Complete the following:
a) Please revise the part of the text on negative real interest rates that opens with the words containing "In this scenario, of" and closes with "cycle begins anew.", putting "self-reinforcing cycle" where "self-fulfilling cycle" stands.
b) Answer these questions from the text on negative real interest rates:
(i) Which weekly publication supplied the two charts used as the source?
(ii) Between which times were real interest rates in the US negative before the repeat that began in 2007?
(iii) Besides in people's wallets, where does money lose its value when real interest rates are negative?

Text shown:
+--

2008-09-19

Negative real interest rates, credit crunches and capital flight

Here's some quick research I've done on real interest rates around the world:


The source for this information are two charts published weekly in The Economist (dated 19 September 2008), under the section "Economic and Financial Indicators" (click here, scroll down on the right hand side, and click on Output, prices and jobs for inflation figures. Then click on Trade, exchange rates, budget balances and interest rates for 10 year bond rates).

As you can see from this quick bit of table-creation from Openoffice.org, there are quite a number of countries around the world who are running negative real interest rates.

Negative Real Interest rates occur when the inflation rate exceeds interest rates. In this situation, money loses its value - not just when it is in people's wallets but also in their savings accounts. Anyone who has money stashed away in a savings account is essentially losing wealth, since inflation exceeds the interest paid on these accounts. As a result, money is quickly used either to purchase goods and services or invested in anything that will exceed the inflation rate. This may be shares, or it may be property, or it may be flowers - whatever the market sees as potentially exceeding the inflation rate.

In this scenario, of course, a self-fulfilling cycle begins. Since inflation punishes liquidity, money is used in such a way as to devalue it. Thus inflation begets inflation. Moreover, since investments that exceed inflation become more and more valuable, a "bubble" begins to form. Thus inflation-beating investments beget inflation-beating investments. The end result is an eventual popping of the inflation-beating investment, an increase in liquidity and a drop in inflation - until the cycle begins anew.

This is pretty much what has happened to the US since 2003. As I mentioned before, real interest rates in the US were negative between late 2002 and the end of 2005. This situation has been repeated since 2007 Q3 and continues today. It was during that 2002-2005 period that the housing bubble began to grow. The growth in housing prices exceeded the inflation rate, causing the market to invest in it and inflate it - an inflation-beating investment begetting inflation-beating investments. Now that this bubble has collapsed there has been a rush back to liquidity.

The danger that now exists for the US - and in all places where negative real interest rates are being experienced - is that an economic recovery is now highly dependent upon the creation of new investment bubbles. Since US interest rates have been driven down so low, even those who have rushed to liquefy their investments have placed their money in loss-making accounts - inflation is still eating away at people's bank accounts. The difference, of course, is that bank accounts (and treasury bonds and other "safe" investments) are not declining nearly as fast as shares and property prices.

One of the end results of negative real interest rates - when they have been going on too long - is capital flight. Capital flight is pretty much what I have already described above (people liquefying their investments and putting money into bonds) but is felt in the value of national currency. In other words, capital flight is when investors not only liquefy shares and other assets, but also end up selling the currency and buying another currency that is more attractive.

+--

Material:
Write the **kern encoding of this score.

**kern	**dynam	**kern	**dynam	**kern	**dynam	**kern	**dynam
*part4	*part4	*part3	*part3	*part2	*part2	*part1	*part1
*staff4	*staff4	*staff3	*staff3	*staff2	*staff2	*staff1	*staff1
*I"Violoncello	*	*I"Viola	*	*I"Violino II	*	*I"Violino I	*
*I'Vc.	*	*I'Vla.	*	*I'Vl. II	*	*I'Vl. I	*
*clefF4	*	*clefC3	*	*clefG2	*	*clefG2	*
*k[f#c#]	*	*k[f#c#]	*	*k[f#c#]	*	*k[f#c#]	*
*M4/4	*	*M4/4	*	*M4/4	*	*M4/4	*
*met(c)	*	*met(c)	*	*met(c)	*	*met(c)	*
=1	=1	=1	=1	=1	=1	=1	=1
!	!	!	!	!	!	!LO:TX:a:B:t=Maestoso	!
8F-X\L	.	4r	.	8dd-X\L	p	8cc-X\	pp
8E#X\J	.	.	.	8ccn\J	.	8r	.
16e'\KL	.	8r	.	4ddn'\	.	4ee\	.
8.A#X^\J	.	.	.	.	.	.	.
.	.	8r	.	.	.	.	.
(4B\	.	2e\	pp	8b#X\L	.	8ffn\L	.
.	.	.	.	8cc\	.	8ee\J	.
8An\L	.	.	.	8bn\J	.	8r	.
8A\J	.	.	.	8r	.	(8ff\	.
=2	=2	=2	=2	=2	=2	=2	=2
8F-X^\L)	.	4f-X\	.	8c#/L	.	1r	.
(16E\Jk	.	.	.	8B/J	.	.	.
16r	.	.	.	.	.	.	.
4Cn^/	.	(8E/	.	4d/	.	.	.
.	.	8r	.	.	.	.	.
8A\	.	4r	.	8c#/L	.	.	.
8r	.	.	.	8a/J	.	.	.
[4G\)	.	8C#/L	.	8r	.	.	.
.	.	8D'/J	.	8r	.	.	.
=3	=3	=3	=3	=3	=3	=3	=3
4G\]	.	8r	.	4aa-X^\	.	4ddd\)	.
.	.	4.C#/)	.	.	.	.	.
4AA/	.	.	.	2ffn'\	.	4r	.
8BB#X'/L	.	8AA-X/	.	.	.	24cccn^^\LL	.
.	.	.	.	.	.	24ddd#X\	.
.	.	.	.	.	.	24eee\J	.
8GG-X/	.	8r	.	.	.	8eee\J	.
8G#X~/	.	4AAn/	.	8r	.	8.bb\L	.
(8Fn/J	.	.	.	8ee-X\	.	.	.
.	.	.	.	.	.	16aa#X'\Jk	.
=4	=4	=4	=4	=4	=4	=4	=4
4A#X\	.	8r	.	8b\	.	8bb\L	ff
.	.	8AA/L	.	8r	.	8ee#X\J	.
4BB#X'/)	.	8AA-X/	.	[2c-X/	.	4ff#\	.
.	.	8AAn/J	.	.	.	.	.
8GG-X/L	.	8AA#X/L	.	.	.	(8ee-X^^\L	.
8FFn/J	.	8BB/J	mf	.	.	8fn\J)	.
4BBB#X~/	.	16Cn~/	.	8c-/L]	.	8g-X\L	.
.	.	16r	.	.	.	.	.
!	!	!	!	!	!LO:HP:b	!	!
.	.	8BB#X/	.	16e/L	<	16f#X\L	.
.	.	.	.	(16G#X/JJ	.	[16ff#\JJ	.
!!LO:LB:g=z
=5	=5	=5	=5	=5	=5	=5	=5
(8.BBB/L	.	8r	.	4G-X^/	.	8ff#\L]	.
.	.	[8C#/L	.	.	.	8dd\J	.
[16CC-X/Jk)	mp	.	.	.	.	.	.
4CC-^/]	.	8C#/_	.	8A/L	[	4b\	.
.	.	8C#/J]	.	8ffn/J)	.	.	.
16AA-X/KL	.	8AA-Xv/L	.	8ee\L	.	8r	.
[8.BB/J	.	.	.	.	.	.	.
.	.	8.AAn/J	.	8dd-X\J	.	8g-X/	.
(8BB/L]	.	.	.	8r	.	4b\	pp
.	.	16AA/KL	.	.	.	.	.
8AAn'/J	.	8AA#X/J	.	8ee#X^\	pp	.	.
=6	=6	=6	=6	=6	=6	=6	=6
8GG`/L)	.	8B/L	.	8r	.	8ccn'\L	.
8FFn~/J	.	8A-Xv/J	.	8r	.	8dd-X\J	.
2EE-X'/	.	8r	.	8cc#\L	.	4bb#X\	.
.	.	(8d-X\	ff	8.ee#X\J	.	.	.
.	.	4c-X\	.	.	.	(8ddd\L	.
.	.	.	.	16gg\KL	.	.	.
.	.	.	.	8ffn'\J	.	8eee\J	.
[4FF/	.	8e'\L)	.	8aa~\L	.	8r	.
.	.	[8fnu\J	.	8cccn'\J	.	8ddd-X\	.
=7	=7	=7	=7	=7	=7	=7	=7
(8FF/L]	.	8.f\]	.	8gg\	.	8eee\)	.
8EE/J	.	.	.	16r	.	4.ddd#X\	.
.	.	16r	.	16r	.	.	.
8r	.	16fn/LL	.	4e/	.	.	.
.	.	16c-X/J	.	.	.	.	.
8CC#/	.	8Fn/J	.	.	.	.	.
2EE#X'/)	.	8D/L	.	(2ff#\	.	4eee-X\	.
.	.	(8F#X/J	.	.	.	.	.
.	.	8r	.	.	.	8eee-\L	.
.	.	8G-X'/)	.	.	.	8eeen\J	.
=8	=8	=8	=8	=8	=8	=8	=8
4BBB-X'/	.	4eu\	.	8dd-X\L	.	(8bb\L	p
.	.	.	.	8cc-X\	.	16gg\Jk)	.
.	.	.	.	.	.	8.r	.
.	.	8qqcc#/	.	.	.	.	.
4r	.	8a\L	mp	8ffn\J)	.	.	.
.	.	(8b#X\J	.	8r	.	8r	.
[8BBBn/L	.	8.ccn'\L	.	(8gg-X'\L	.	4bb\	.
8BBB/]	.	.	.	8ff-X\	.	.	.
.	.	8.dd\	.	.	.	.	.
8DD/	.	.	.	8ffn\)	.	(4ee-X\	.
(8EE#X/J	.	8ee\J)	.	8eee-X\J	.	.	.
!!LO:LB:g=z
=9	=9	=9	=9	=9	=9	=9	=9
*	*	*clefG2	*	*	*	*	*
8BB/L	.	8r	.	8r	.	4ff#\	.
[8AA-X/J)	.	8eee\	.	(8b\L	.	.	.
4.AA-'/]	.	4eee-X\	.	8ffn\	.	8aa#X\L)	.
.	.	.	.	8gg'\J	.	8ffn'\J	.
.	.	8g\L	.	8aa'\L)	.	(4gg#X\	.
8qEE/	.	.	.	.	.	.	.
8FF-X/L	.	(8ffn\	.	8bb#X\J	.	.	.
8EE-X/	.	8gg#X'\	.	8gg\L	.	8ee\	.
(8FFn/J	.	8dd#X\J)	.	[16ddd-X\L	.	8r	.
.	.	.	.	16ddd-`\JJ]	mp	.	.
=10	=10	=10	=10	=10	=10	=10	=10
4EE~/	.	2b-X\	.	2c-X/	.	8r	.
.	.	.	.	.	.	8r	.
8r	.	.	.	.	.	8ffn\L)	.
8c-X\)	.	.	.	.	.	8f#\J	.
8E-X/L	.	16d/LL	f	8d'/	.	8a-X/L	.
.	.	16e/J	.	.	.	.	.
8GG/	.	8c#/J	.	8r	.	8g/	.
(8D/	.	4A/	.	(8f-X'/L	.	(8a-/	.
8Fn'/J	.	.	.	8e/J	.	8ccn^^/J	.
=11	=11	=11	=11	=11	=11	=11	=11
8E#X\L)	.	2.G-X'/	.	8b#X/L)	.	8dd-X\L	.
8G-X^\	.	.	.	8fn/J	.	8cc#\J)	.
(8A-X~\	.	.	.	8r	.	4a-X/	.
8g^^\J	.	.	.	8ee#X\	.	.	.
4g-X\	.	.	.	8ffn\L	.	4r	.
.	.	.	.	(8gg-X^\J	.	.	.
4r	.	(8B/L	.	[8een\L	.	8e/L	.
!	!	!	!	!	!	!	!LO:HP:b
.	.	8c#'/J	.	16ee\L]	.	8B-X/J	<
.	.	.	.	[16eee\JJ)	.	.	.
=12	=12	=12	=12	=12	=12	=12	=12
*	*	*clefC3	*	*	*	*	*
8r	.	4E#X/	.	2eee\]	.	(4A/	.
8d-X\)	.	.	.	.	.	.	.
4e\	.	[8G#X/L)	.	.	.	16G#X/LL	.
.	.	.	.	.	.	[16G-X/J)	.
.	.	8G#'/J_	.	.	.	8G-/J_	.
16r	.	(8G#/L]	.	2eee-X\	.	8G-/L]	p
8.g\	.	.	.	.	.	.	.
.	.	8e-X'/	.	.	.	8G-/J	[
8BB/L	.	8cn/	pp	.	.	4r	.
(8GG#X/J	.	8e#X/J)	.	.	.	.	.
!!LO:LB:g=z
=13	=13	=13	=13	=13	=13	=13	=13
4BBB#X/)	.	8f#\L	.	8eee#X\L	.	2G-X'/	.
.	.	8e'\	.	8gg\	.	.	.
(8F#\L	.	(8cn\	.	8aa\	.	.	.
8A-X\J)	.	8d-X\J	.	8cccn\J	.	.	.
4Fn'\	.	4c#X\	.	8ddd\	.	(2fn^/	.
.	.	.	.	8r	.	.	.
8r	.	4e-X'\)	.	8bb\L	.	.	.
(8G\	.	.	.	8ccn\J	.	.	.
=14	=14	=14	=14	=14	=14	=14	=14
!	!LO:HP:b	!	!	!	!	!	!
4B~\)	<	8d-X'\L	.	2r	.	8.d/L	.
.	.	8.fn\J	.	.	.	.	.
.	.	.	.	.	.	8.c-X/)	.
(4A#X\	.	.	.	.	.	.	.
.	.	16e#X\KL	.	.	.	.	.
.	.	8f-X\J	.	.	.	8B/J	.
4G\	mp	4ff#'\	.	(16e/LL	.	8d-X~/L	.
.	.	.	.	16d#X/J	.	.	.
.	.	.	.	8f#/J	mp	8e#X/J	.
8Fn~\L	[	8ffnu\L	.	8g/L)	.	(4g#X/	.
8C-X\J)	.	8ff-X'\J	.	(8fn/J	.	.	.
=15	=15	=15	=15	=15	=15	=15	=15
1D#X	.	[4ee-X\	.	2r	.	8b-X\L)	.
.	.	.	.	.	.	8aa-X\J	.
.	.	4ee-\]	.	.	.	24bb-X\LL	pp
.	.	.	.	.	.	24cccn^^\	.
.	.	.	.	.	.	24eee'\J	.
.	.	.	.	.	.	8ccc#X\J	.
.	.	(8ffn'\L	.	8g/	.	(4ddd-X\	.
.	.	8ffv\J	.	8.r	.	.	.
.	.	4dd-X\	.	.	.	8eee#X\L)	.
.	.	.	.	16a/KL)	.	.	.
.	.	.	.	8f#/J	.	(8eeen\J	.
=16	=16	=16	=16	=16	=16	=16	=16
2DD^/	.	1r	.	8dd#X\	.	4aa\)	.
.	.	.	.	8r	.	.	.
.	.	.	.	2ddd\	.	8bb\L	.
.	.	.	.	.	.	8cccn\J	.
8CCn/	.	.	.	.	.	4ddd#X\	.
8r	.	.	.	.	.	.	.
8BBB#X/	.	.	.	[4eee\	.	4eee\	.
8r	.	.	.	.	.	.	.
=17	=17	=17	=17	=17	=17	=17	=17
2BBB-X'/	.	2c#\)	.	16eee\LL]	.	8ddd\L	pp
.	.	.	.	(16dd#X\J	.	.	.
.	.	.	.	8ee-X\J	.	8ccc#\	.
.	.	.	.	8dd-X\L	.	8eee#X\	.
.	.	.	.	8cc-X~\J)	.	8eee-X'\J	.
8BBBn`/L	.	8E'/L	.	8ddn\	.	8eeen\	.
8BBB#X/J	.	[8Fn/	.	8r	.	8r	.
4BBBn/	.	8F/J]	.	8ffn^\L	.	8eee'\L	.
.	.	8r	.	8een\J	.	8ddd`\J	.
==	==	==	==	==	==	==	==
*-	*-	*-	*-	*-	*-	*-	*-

+--

Expected outputs:
a)
In this scenario, of course, a self-reinforcing cycle begins. Since inflation punishes liquidity, money is used in such a way as to devalue it. Thus inflation begets inflation. Moreover, since investments that exceed inflation become more and more valuable, a "bubble" begins to form. Thus inflation-beating investments beget inflation-beating investments. The end result is an eventual popping of the inflation-beating investment, an increase in liquidity and a drop in inflation - until the cycle begins anew.

b)
(i) The Economist
(ii) Between late 2002 and the end of 2005
(iii) In their savings accounts